Snowflake is a modern-day, easy to use analytics Data Warehouse designed for the cloud. Built on top of AWS, Snowflake’s unique architecture uses a SQL Database engine. This makes Snowflake fast and flexible. One of the biggest challenges to set up the Snowflake Data Warehouse is to bring real-time data from all the different applications into Snowflake. This article covers vital Snowflake ETL best practices while migrating data to Snowflake cloud data warehouse.
Data Warehouse Considerations
Before you jump into optimizing the warehouse, you would have to understand the levers that matter.
(A) Understanding Credit charges on Snowflake
Snowflake offers pay per second billing. They allow the different size of the warehouse (Large, X-Large, 2X-Large, etc). Credit charges are calculated based on:
- The number of Clusters (if using a multi-cluster warehouse)
- The number of servers per cluster (a derivative of warehouse size)

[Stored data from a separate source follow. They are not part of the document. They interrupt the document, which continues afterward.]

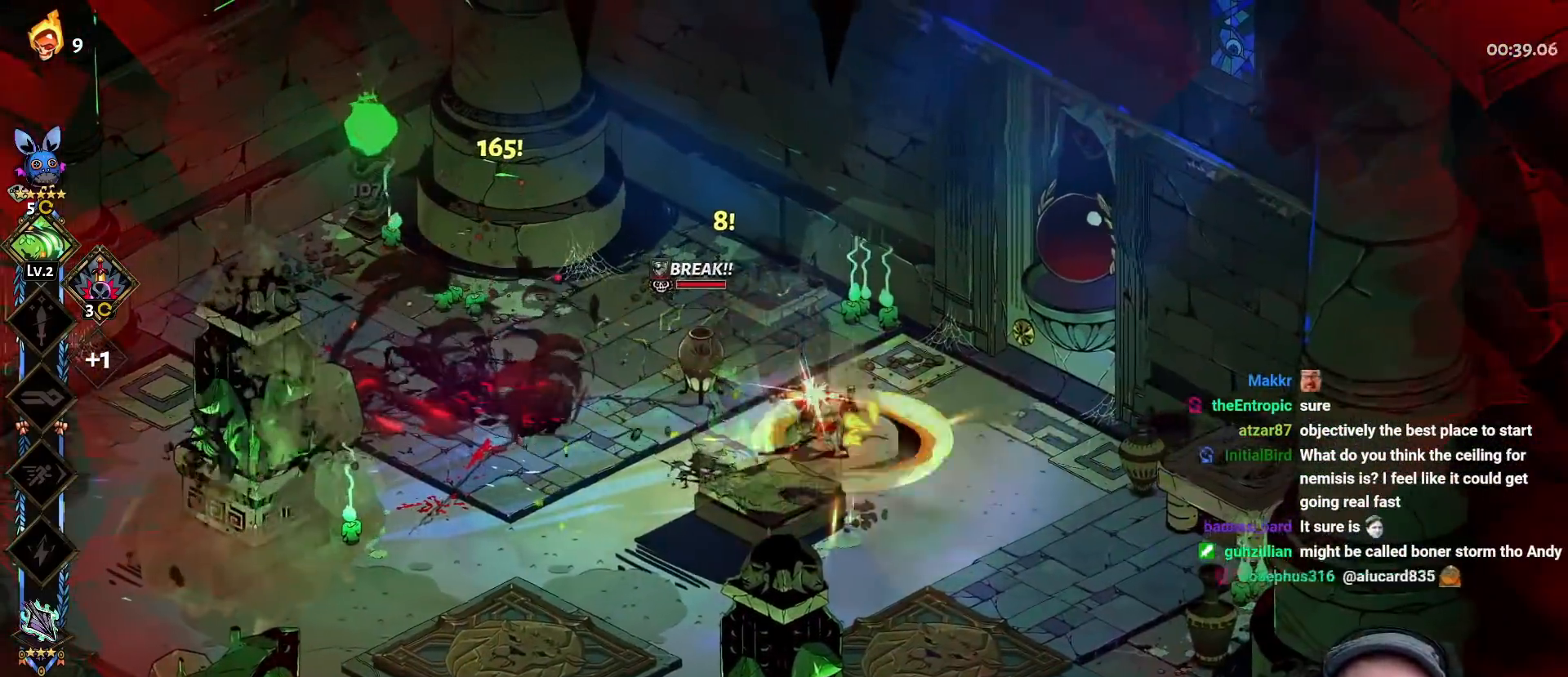
{"buttons": ["A"], "left_stick": "left", "right_stick": "center", "events": [[133, "A", "down"], [150, "left_stick", "left"], [283, "A", "up"], [367, "A", "down"]]}
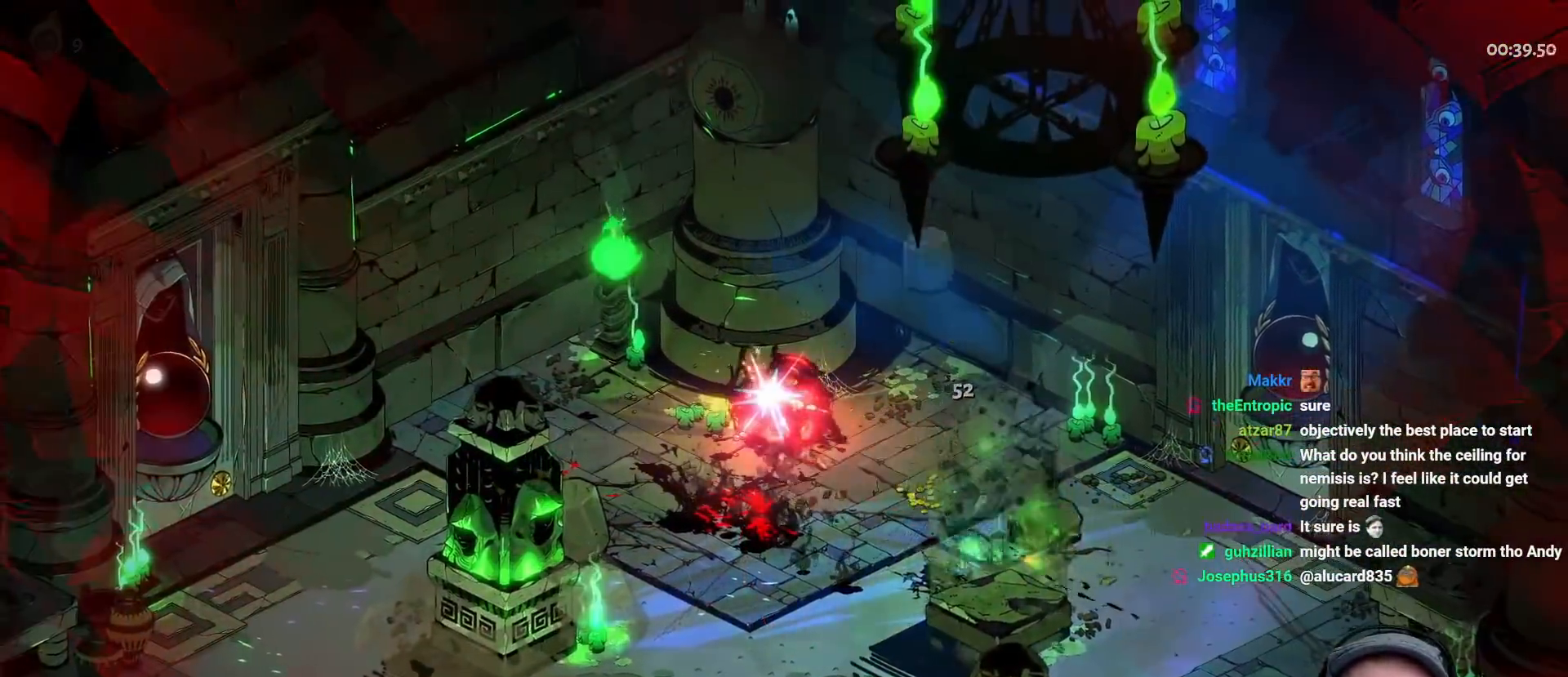
{"buttons": [], "left_stick": "center", "right_stick": "center", "events": [[17, "A", "up"], [83, "left_stick", "down"], [283, "left_stick", "down-right"], [450, "left_stick", "center"]]}
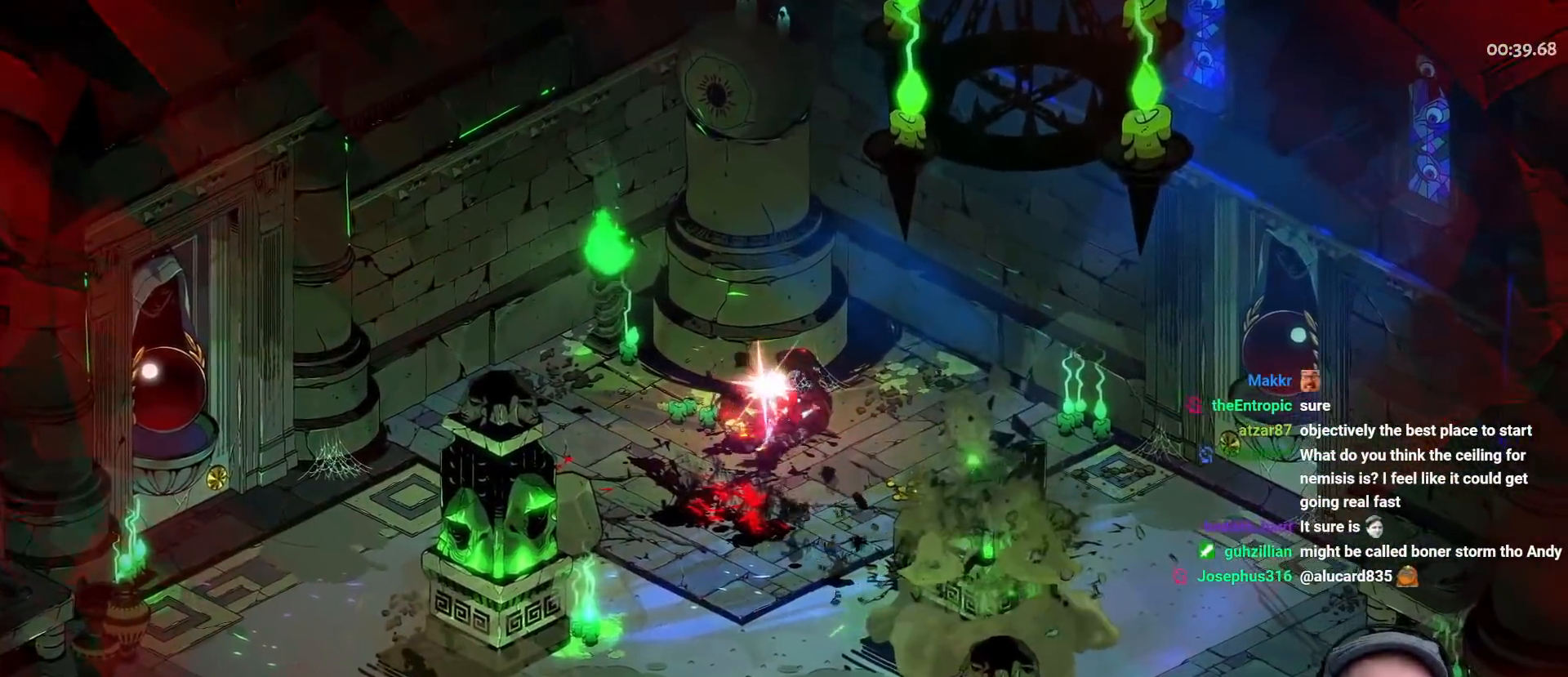
{"buttons": ["R1"], "left_stick": "center", "right_stick": "center", "events": [[33, "R1", "down"], [133, "R1", "up"], [200, "R1", "down"], [283, "R1", "up"], [350, "R1", "down"], [417, "R1", "up"], [483, "R1", "down"]]}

- The time duration that each cluster in each server runs for
Having an understanding of this gives you the flexibility to run as many clusters as you want and suspend them when not in need. This, in turn, would help you act smartly and save costs. Try out combinations of different query types and warehouse sizes. This will help you arrive at the right combination for your workloads.

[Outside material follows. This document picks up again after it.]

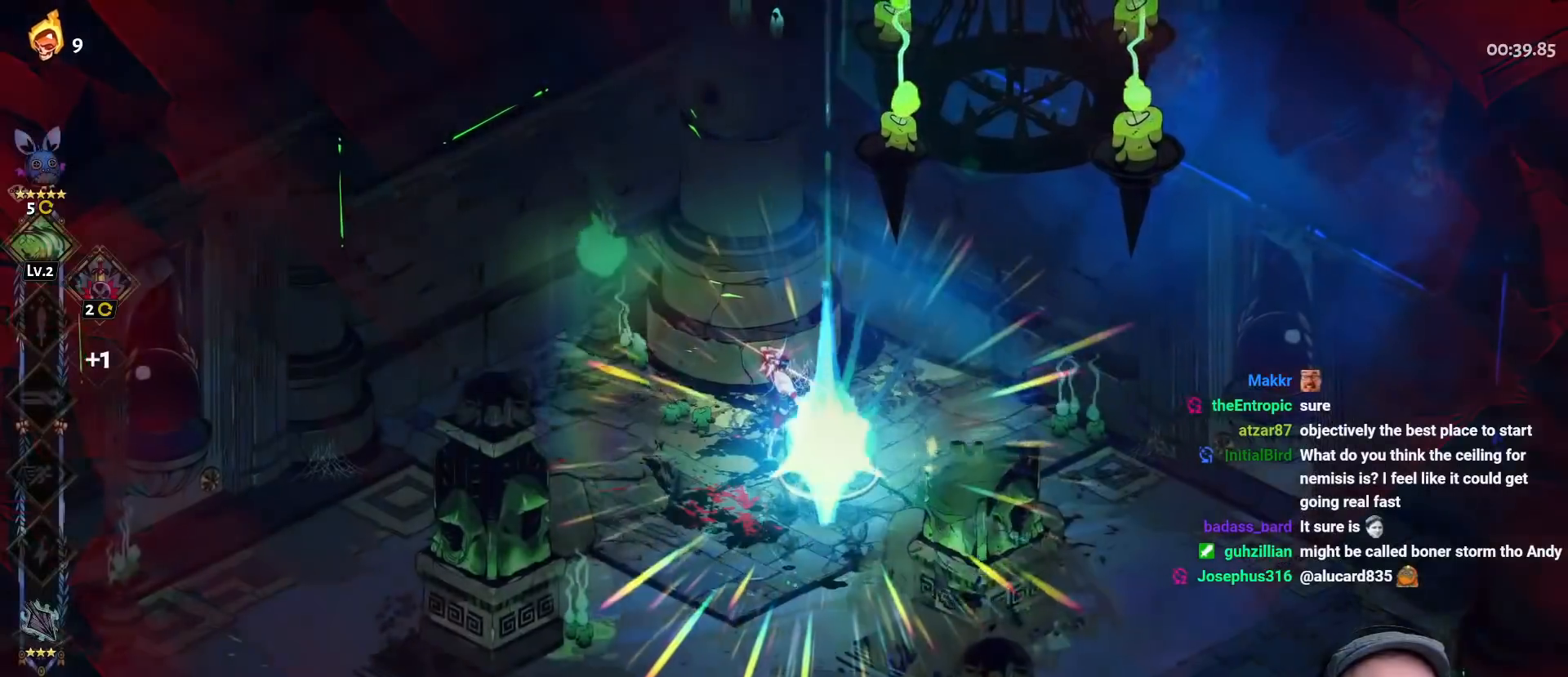
{"buttons": [], "left_stick": "down", "right_stick": "center", "events": [[50, "R1", "up"], [50, "left_stick", "down"], [133, "R1", "down"], [200, "R1", "up"], [267, "R1", "down"], [333, "R1", "up"], [400, "R1", "down"], [500, "R1", "up"]]}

(B) Impact of Query Composition on Snowflake
Like in most Data Warehouses, the size and the complexity of the query determines the number of servers needed to process the query. For complex queries, the number of rows has less impact in comparison to the overall data size. The number of table joins, filtering using predicates, etc. has an impact on query processing hence utilize them carefully.
(C) Impact of Caching on Queries
Caching is standard practice in Data Warehousing as it improves the performance of the Warehouse as it enables subsequent queries to read from the cache instead of source tables.
While you consider suspending a warehouse to save credits, remember that you would be letting go of the data in the cache too. This will have an impact on query performance.
Table Design Considerations
While designing your tables in Snowflake, you can take care of the following pointers for efficiency:
Date Data Type: DATE and TIMESTAMP are stored more efficiently than VARCHAR on Snowflake. Hence, instead of a character data type, Snowflake recommends choosing a date or timestamp data type for storing date and timestamp fields. This, in turn, helps in improving query performance.
(A) Referential Integrity Constraints
It is recommended to implement referential integrity constraints in Snowflake. They provide valuable metadata that users can use to understand the schema and the relationships defined between tables.
In Snowflake, referral integrity constraints are not enforced by default. When created, they are disabled. NOT NULL is an exception and is enforced by default.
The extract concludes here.